**WHAT THE TASK ASKS**
If a line in the entries below holds the string "html", copy it.

#### PROVIDED MATERIAL

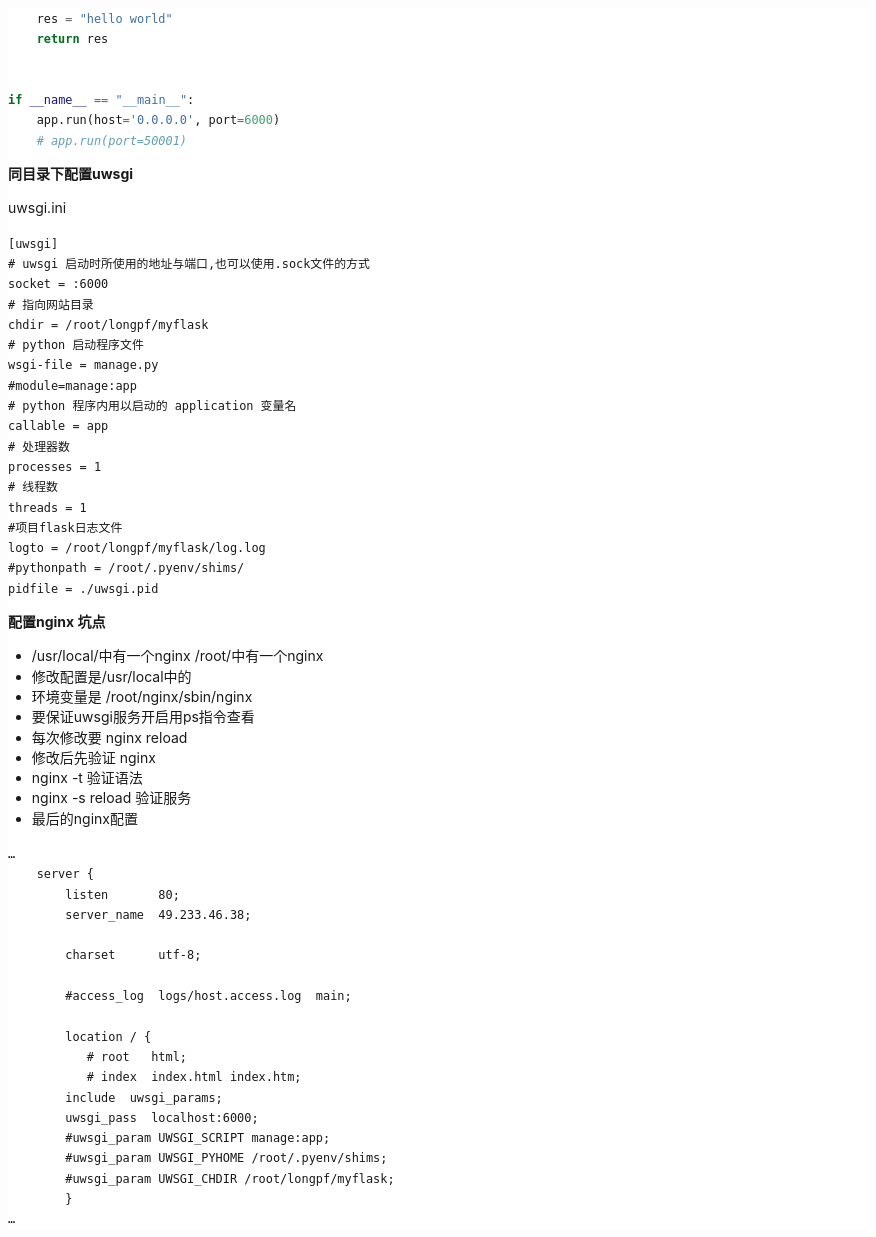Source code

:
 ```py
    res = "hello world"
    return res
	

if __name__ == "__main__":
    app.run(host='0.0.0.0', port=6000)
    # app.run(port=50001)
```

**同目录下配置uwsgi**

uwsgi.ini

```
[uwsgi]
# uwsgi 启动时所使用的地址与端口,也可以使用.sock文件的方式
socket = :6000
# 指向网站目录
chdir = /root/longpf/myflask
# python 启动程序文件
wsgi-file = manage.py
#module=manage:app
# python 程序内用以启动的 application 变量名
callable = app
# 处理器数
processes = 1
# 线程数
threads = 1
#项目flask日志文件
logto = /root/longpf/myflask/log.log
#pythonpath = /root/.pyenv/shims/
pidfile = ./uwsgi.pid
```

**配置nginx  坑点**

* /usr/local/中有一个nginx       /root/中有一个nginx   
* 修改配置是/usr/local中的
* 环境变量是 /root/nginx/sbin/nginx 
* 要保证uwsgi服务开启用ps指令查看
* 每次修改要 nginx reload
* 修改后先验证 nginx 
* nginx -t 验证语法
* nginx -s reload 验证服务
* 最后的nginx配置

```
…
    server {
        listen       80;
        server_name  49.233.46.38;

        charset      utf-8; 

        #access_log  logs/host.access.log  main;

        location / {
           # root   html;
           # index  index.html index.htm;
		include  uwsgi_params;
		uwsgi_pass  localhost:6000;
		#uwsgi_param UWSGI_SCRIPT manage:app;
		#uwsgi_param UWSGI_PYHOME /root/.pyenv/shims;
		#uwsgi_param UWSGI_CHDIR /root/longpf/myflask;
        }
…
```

########
#### PROVIDED MATERIAL

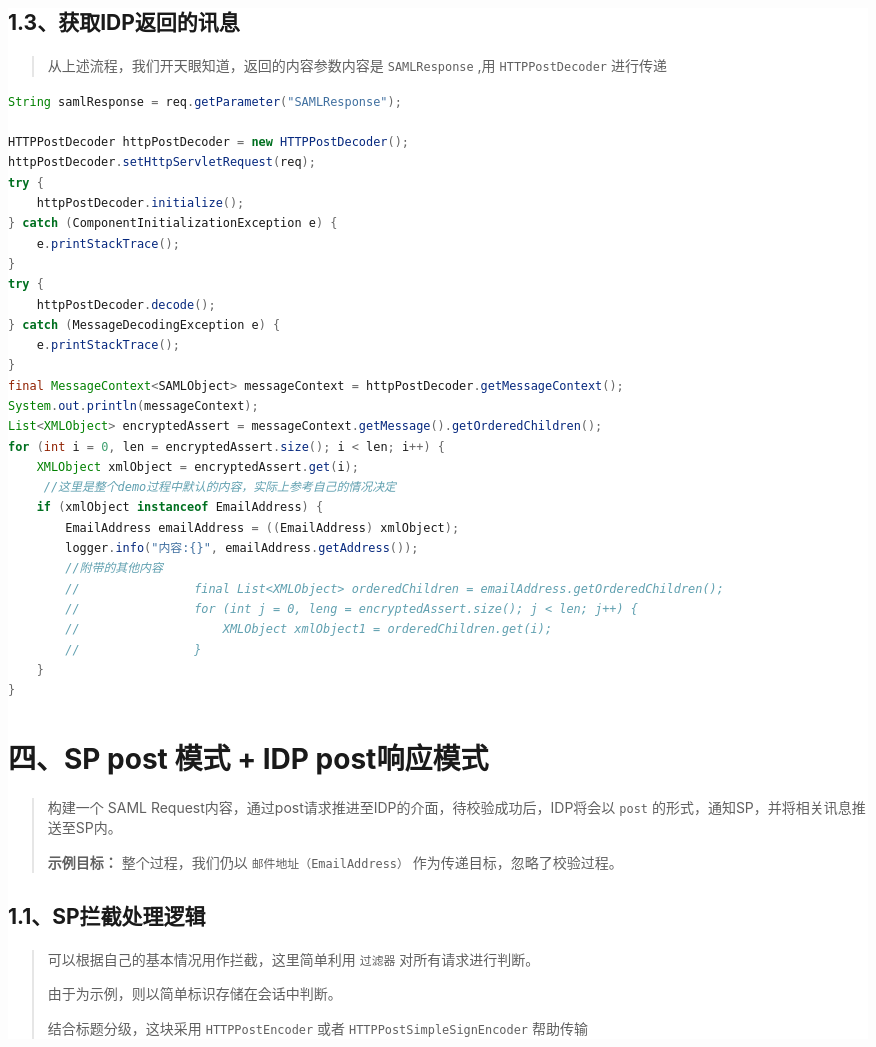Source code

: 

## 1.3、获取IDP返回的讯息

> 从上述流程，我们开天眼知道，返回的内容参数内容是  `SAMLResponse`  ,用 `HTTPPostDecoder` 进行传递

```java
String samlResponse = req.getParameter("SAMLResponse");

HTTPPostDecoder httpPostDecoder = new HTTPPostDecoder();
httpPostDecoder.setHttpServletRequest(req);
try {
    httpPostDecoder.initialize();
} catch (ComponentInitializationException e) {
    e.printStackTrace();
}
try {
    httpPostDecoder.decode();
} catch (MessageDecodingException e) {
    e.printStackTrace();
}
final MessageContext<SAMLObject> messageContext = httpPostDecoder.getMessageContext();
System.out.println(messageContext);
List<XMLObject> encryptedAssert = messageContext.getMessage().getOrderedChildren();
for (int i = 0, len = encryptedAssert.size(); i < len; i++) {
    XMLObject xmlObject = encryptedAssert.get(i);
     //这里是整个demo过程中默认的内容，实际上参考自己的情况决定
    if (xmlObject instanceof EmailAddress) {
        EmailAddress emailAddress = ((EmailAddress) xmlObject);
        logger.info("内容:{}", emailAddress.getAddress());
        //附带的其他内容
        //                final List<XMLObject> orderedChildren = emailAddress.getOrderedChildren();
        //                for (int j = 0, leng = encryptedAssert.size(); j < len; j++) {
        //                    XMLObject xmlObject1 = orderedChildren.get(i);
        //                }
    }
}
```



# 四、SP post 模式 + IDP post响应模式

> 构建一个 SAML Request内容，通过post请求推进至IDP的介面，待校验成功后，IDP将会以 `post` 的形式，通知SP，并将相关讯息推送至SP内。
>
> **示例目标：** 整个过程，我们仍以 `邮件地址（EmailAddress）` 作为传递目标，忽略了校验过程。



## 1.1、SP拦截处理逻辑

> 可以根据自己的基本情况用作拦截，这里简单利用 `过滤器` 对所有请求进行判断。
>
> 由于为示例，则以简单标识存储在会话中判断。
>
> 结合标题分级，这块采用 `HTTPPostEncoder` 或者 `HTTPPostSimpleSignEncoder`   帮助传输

########

**TASK RESULT**
           # root   html;
           # index  index.html index.htm;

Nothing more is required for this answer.